On Mon, 13 Mar 2017 at 21:58:17 +0100, Carsten Schoenert wrote:
> I had modified the warpper script in the between time a little bit
> different. I've done some more effort to catch some special arguments
> and get them savely prepared to the binary call.
> There are for sure more than one way to get the argument passing done.

+            if [[ "${ARG}" =~ ([[:space:]]|[(,|=)]) ]]; then
+                TB_ARGS="${TB_ARGS} \"${ARG}\""
+            else
+                # No special handling needed.
+                TB_ARGS="${TB_ARGS} ${ARG}"
...
+    eval "${MOZ_LIBDIR}"/"${MOZ_APP_NAME}" "${TB_ARGS}"

No, that is not general and could be a security vulnerability. Consider
what would happen with an argument containing $ or ` or backslashes.

The attached script is a simplified version of that change. The goal is that
the input parses the same as the output.

$ ./t.sh hello
in: argv[1]=«hello»
out: argv[1]=«hello»
$ ./t.sh foo bar
in: argv[1]=«foo»
in: argv[1]=«bar»
out: argv[1]=«foo»
out: argv[1]=«bar»

◆ **YOUR INSTRUCTIONS**:
Write the next part of the email reply about quoting arguments in the wrapper script, picking up right after its last line.

◆ **GIVEN DATA**:

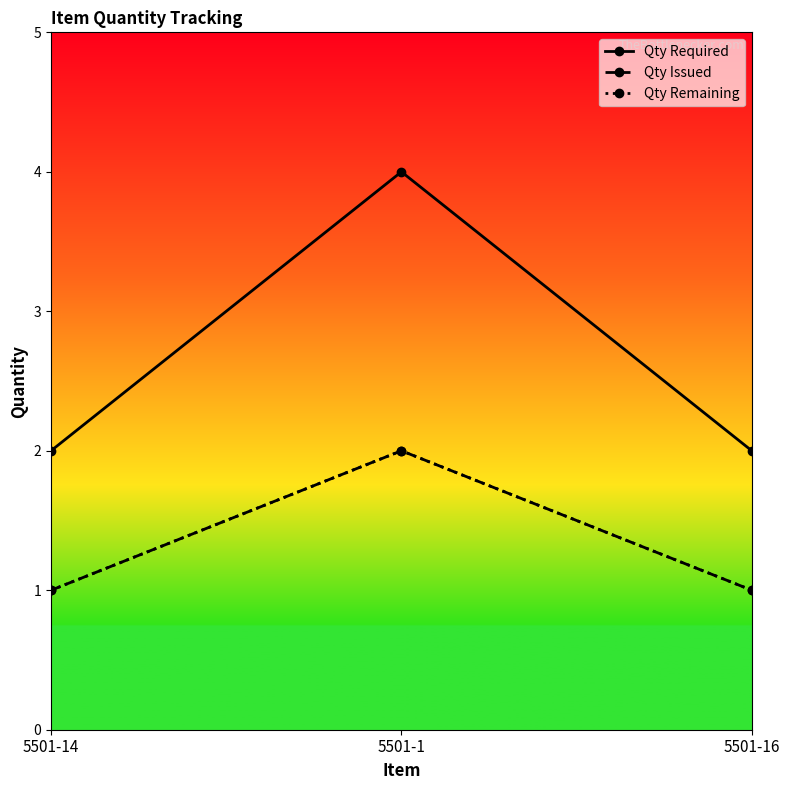

Is this an area chart (filled region under the line)?

No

◆ **ANSWER**:
So far so good, but quote marks and backslashes get lost:

$ ./t.sh "'foo bar'"
in: argv[1]=«'foo bar'»
out: argv[1]=«foo bar»
$ ./t.sh '\a'
in: argv[1]=«\a»
out: argv[1]=«a»

it's easy to get a syntax error:

$ ./t.sh "\""
in: argv[1]=«"»
./t.sh: eval: line 32: unexpected EOF while looking for matching `"'
./t.sh: eval: line 33: syntax error: unexpected end of file

and a maliciously supplied filename or argument (think invoking
thunderbird as a file or URL handler) can cause code execution
(imagine expr was a malicious command here):

$ ./t.sh '$(expr 2 + 2)'
in: argv[1]=«$(expr 2 + 2)»
out: argv[1]=«4»
$ ./t.sh '`expr 2 + 2`'
in: argv[1]=«`expr 2 + 2`»
out: argv[1]=«4»

Please use bash arrays as Daniel suggested: that is almost certainly
the simplest way to make this correct.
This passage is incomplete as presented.